Le maire Maxime Pedenaud-Jobin ouvre la porte à transférer l’argent réservé aux avis publics dans le budget pour l’achat de publicité.

L’argent des avis publics transféré dans le budget de publicité?

Depuis l’adoption de la Loi sur l’autonomie municipale, les villes sont libres de retirer leurs avis publics des journaux. Contrairement au placement publicitaire, ces dépenses étaient encadrées légalement et relevaient du service du greffe. La loi forçait les municipalités à annoncer dans les journaux une multitude de trucs, allant du changement de zonage à l’appel d’offres pour des réfections de rues.

Plusieurs maires à travers la province pour qui ces dépenses représentaient une manière détournée de subventionner la presse écrite n’attendaient que le feu vert de Québec pour faire des économies qui, selon les cas, atteindront plusieurs centaines de milliers de dollars. Jusqu’ici, la Ville de Gatineau a décidé de maintenir ses avis publics afin de ne pas contribuer à fragiliser des journaux déjà fortement affectés par la crise qui sévit dans les médias écrits, mais cette époque achève. 

Pour les journaux, les avis publics représentaient des revenus relativement stables et garantis. En 2017, Gatineau a placé pour 205 207 $ en avis publics dans les médias écrits.
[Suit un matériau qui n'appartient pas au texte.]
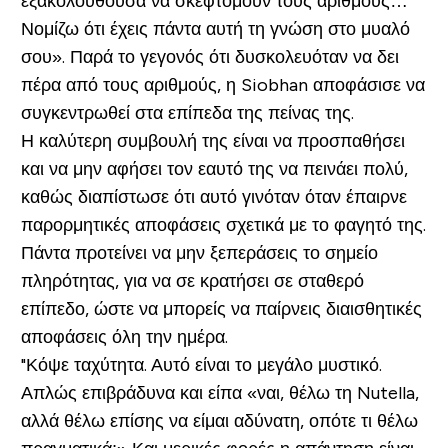
εξακολουθούσα να σκεφτόμουν τους αριθμούς…
Νομίζω ότι έχεις πάντα αυτή τη γνώση στο μυαλό
σου». Παρά το γεγονός ότι δυσκολευόταν να δει
πέρα από τους αριθμούς, η Siobhan αποφάσισε να
συγκεντρωθεί στα επίπεδα της πείνας της.
Η καλύτερη συμβουλή της είναι να προσπαθήσει
και να μην αφήσει τον εαυτό της να πεινάει πολύ,
καθώς διαπίστωσε ότι αυτό γινόταν όταν έπαιρνε
παρορμητικές αποφάσεις σχετικά με το φαγητό της.
Πάντα προτείνει να μην ξεπεράσεις το σημείο
πληρότητας, για να σε κρατήσει σε σταθερό
επίπεδο, ώστε να μπορείς να παίρνεις διαισθητικές
αποφάσεις όλη την ημέρα.
"Κόψε ταχύτητα. Αυτό είναι το μεγάλο μυστικό.
Απλώς επιβράδυνα και είπα «ναι, θέλω τη Nutella,
αλλά θέλω επίσης να είμαι αδύνατη, οπότε τι θέλω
En 2018, les dépenses de cet ordre atteignaient 183 850 $. 

La facture pouvait fluctuer d’une année à l’autre en fonction de ce que la Ville devait légalement publier.

L’étude approfondie du budget de Gatineau, publiée l’automne dernier, a recommandé, dans un objectif de dégager des économies, la tenue d’une réflexion sur la pertinence de poursuivre la publication d’avis publics dans les journaux. Le maire Maxime Pedneaud-Jobin précise que cette analyse est amorcée et que le comité exécutif fera une proposition au courant de 2019. 

«Qu’allons-nous faire avec cet argent? Tout est sur la table, insiste le maire. Mon objectif n’est cependant pas d’envoyer ça dans le fond consolidé de la Ville.» M. Pedenaud-Jobin ouvre la porte à transférer l’argent réservé aux avis publics dans le budget pour l’achat de publicité. «Ce que j’ai dit au Droit, au Bulletin d’Aylmer et à l’époque à la Revue de Gatineau, ajoute-t-il, c’est qu’on est intéressé à payer pour quelque chose dont nous avons besoin, mais je ne veux plus avoir à payer des pleines pages dans les médias pour des avis publics. Ça, je ne suis pas à l’aise avec ça. Je demeure tout à fait ouvert à ce que l’argent continue d’aller dans les coffres des médias locaux, que ça serve pour de la publicité ou d’autres outils comme des encarts, mais comme maire et personne responsable de l’argent public, je veux qu’on paie pour un service dont on a besoin.»